Not sure whether to throw myself back in OD and find my frothy insouciance or avoid. I'd like the distraction and I think I'm better poised for the red flags which I ignored with this last bloke. But ah I dunno. Don't wanna be rebounding all over the shop. Advice please!

bigstrongmama · 11/07/2013 13:12

OWW I kind of nearly have a date (I think... Bit confused!)
I suggested meeting, he suggested dates (which I was busy on), I suggested dates (which he can't make), we are planning to meet up at the earliest opportunity... Maybe sometime in the next couple of weeks!?
I like his online-self, he seems fab. But not sure I want to do getting-to-know-you texts for two weeks...

joy at least you got some hot sex! That is harsh though. I think it takes a couple of months to suss people out. I'm quite suspicious of OD altogether! People can only tell you what you want to hear for a while before cracks appear if they are not genuine (or so I hope, what the hell do I know?!) I'm scared of the rebound too, maybe go cautiously?

bigstrongmama · 11/07/2013 13:13

And fun=sex, got it, thanks!

lurkinglorna · 11/07/2013 13:33

aye, second what OWW said bigstrongmama

in my dating experience, to get a casual relationship for a WOMAN they best way is to start "normal" dating without stating expectations, and wait till things happen naturally.

often naturally after a few months, your dating will peter out anyway. but you've then had sex, some going out and an interaction with someone new? so you're engaging with each other with the courtesy of formally dating, just not making plans for the future or expressing longer term commitment.

• TASK TO CARRY OUT: Write out the part of the dating forum thread that begins at the words "Not sure whether" and stops after "think... Bit confused!)".

• RECORDS SHOWN:

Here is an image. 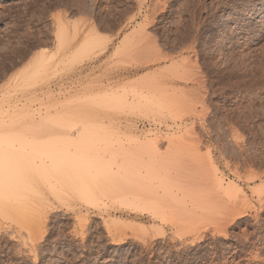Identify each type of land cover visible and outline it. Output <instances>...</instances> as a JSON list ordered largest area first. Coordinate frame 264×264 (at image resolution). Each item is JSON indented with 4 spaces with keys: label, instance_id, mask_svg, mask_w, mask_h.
<instances>
[{
    "label": "rangeland",
    "instance_id": "1",
    "mask_svg": "<svg viewBox=\"0 0 264 264\" xmlns=\"http://www.w3.org/2000/svg\"><path fill=\"white\" fill-rule=\"evenodd\" d=\"M0 96L5 134L97 163L93 202L0 209V264H264V0H0Z\"/></svg>",
    "mask_w": 264,
    "mask_h": 264
},
{
    "label": "bare ground",
    "instance_id": "2",
    "mask_svg": "<svg viewBox=\"0 0 264 264\" xmlns=\"http://www.w3.org/2000/svg\"><path fill=\"white\" fill-rule=\"evenodd\" d=\"M180 34H182V33H180ZM190 38H191V36H190ZM59 40L62 44L65 42V36L62 34L61 31L59 32ZM225 43H228V42H225ZM232 43H234V42H232ZM156 54H158V53H156ZM44 63L46 66L48 63H50V61L45 58V62L41 61L39 63V69H43ZM160 99L161 98L156 97L155 95L152 94L151 96L147 95L143 101L146 103V105H148L147 107H150L153 110H156V108L160 111L166 110L168 108V106L166 104L161 103L162 101ZM0 102H1V104H0V209L5 210V211L6 210L10 211L11 209L17 211L19 209H23V207H25L23 205L26 203L25 199L28 198L29 194L31 196L30 198L36 197V198H38V200L41 197L45 196V194H47V193H45L43 186H44V188L46 187L45 189L47 190V192H48V190H50L53 192V195L55 193L56 195H54V196H58V198H56V199L60 198L59 193L61 192V190H62V192H64L63 189H66V187H67V190L69 189L71 192L76 194L75 197H77V195H78L81 198L88 200V201L91 200L92 202L94 200H96L95 198L97 195L96 194L97 191L95 192V189L92 188L93 187L92 182L89 181L88 179L86 180V178L84 176L85 173H83L84 167L80 168V166L83 164L89 170H92L94 167V164H97V163L90 160V156L87 153H84L85 155L83 153H80V151H79V149H81L80 145L84 140L80 141L78 138L66 137L65 139L59 140L57 142H55V141L49 142V140H48V143H45L46 141L43 142V140L39 141V139H38L39 142H35L32 139L31 140L27 139L26 138L27 136L24 137L21 135H19V136L15 135L17 133L13 132L12 130H10L11 132L5 134V132H7L8 129L11 127V124H10L11 121L9 122V120H8L9 117H7V116H9V115L5 114L7 111V107H6L5 103H3L1 96H0ZM118 103H120V101H116V104H118ZM16 112L17 111H15L13 113V115H12V116H14L13 118H15ZM165 112H167V110ZM31 117L33 118L34 115L31 114ZM43 119H44V117L41 120H43ZM159 128H160V126H159ZM79 138H82V135ZM72 144L75 147L73 149V152H69L66 149L67 148L66 146L72 145ZM57 148H60V150H57ZM102 171L103 172L101 174V177H99V178H101V180H99V178H97L95 180L93 179L94 180L93 183L96 184V186L103 188V190L105 192H108V193L112 192L115 196L117 195L116 198L118 200H120L119 199L120 194H118L117 192L115 193L113 188H112V185H111L112 181L110 179L106 178V172L107 171L105 169L104 170L102 169ZM89 174L90 173H88V175ZM238 174H239V172H238ZM253 177H254V175H253ZM90 179H92V178L90 177ZM214 180H215L214 184L216 183L215 189H217V191H218L217 195L221 196L222 198L221 197H219V198L224 199V202H225V200L227 203L232 201V205H233V201L237 200L243 194V191H241L238 188L237 184H235L234 182H231L227 186H225L223 179H221V178L219 179L216 177V179H214ZM263 188H260L256 191V193L260 197L259 199L261 200V202H263V204H261L260 210H262V208H264V198H263L264 190H263ZM212 189H214V187H212ZM24 192H26V193L28 192L29 194L27 195ZM52 192L51 193L48 192V195L52 194ZM62 192L60 193V195L62 194ZM215 192H216V190H215ZM68 193H69V191H68ZM215 194H213V195H215ZM120 197H122V196H120ZM134 197L135 196H133L134 200H136V201L138 200L139 202L142 201V199H137L139 197H137V196H136V198H134ZM46 198H47V196H46ZM116 198H114V199L117 200ZM240 199L241 198H239V200ZM32 200H30V201H32ZM60 200H61V198H60ZM45 201L49 202L48 200H45ZM40 202H42V201H40ZM42 203H44V202H42ZM240 204H242V203H240ZM225 205H228V204H225ZM225 205H223V206H225ZM246 205H247V203H246ZM27 207H29L31 209L33 208L32 205L31 206L26 205V208ZM29 208H27V210H29ZM151 208H152V210H154L153 212L159 211L158 210L159 208L155 207L153 205H151ZM244 208H246V207H244ZM244 208L240 207V205H238V204L234 205V207H232V208L230 207V210L232 209V211H231L232 216L231 217H233V219L236 220L238 218H241L242 215L243 216L246 215L247 210L245 209V211H244ZM226 209H228V208H226ZM30 211H32V210H30ZM22 212H24V211H22ZM260 216H259V218H260ZM231 222H232V220H231ZM253 233H252V235H253ZM246 235H247V233H246ZM259 242H260V240H259Z\"/></svg>",
    "mask_w": 264,
    "mask_h": 264
}]
</instances>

• ANSWER TO THE TASK:
Not sure whether to throw myself back in OD and find my frothy insouciance or avoid. I'd like the distraction and I think I'm better poised for the red flags which I ignored with this last bloke. But ah I dunno. Don't wanna be rebounding all over the shop. Advice please!

bigstrongmama · 11/07/2013 13:12

OWW I kind of nearly have a date (I think... Bit confused!)